This AI is a little bit *TOO* good

Matt Schumer, CEO of Hyperr AI, faced backlash after claiming his new open-source model, Reflection 70B, outperformed competitors like GPT-4, but users found its performance lacking and raised concerns about his undisclosed investment in Glaive AI. As skepticism grew, Schumer’s attempts to clarify the situation only fueled further doubt, leading to accusations of deception and a significant erosion of trust within the AI community.

In a recent controversy surrounding Matt Schumer, the CEO and founder of Hyperr AI, the announcement of his new open-source model, Reflection 70B, has sparked significant debate within the AI community. Schumer claimed that this model outperformed major competitors like GPT-4 and Llama 3.1, attributing its success to a novel technique called reflection tuning. However, skepticism arose when the community began testing the model and found that it did not perform as well as advertised, leading to questions about the validity of the benchmarks Schumer presented.

The initial excitement around Reflection 70B quickly turned to doubt as users reported poor performance when testing the model against established benchmarks. Schumer’s claims were further complicated by his failure to disclose his investment in Glaive AI, a company that played a role in the model’s development. Critics pointed out that this lack of transparency raised concerns about potential conflicts of interest and the integrity of the results being shared. Despite his previous good reputation in the AI community, the situation began to unravel as more people scrutinized his claims.

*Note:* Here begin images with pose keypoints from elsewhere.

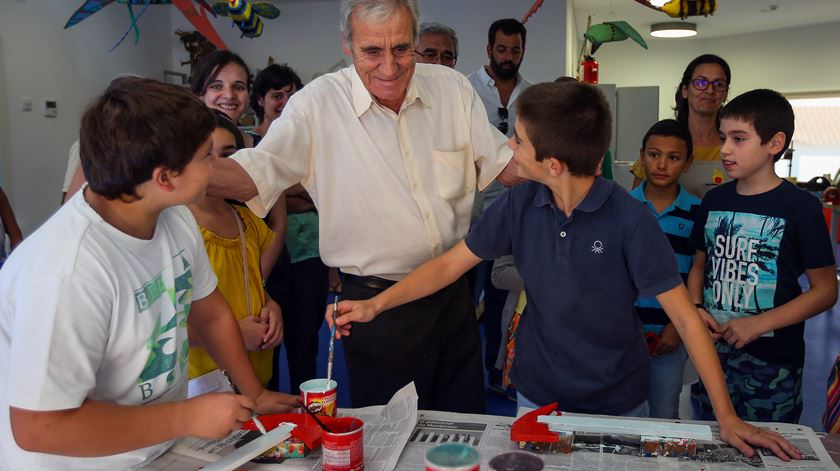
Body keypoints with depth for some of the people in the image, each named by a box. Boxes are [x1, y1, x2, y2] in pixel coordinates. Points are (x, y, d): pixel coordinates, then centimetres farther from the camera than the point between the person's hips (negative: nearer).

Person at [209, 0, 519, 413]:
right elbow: (255, 173, -16)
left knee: (466, 424, 21)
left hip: (454, 293, 4)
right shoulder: (317, 104, -12)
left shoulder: (452, 88, -1)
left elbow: (502, 163, 5)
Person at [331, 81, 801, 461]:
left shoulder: (630, 218, -23)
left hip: (618, 404, -2)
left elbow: (685, 317, -19)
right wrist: (375, 305, -11)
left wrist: (727, 416, -20)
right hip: (537, 396, 3)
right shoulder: (519, 205, -12)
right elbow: (452, 263, -4)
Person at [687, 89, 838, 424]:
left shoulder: (801, 207, -9)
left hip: (773, 362, -4)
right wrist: (696, 308, -5)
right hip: (714, 350, 4)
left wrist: (759, 324, -17)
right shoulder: (714, 200, 5)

As the controversy deepened, Schumer attempted to clarify the situation by stating that the model uploaded to Hugging Face was not the correct version, suggesting that a mix-up had occurred during the upload process. He offered a private API key for users to test the model, claiming that it would provide a more accurate representation of its capabilities. However, this only fueled further skepticism, as many users found that the private API was performing significantly better than the public version, leading to accusations of deception.

The community’s investigation revealed that the Reflection 70B model appeared to be based on Llama 3, with some suggesting that it was not the innovative model Schumer claimed it to be. Additionally, there were allegations that the private API was actually using Anthropic’s Claude model, raising further questions about the authenticity of Schumer’s claims. As the situation escalated, both Schumer and his collaborator from Glaive AI issued apologies, acknowledging the confusion and promising to investigate the discrepancies in performance and benchmarks.

Ultimately, the fallout from this incident has left many in the AI community feeling betrayed and skeptical of Schumer’s integrity. The controversy highlights the challenges of accountability in the rapidly evolving AI landscape, where sensational claims can lead to significant hype and attention. As the investigation continues, the trust that Schumer had built over time appears to be eroding, leaving many to wonder about the true capabilities of Reflection 70B and the motivations behind its promotion.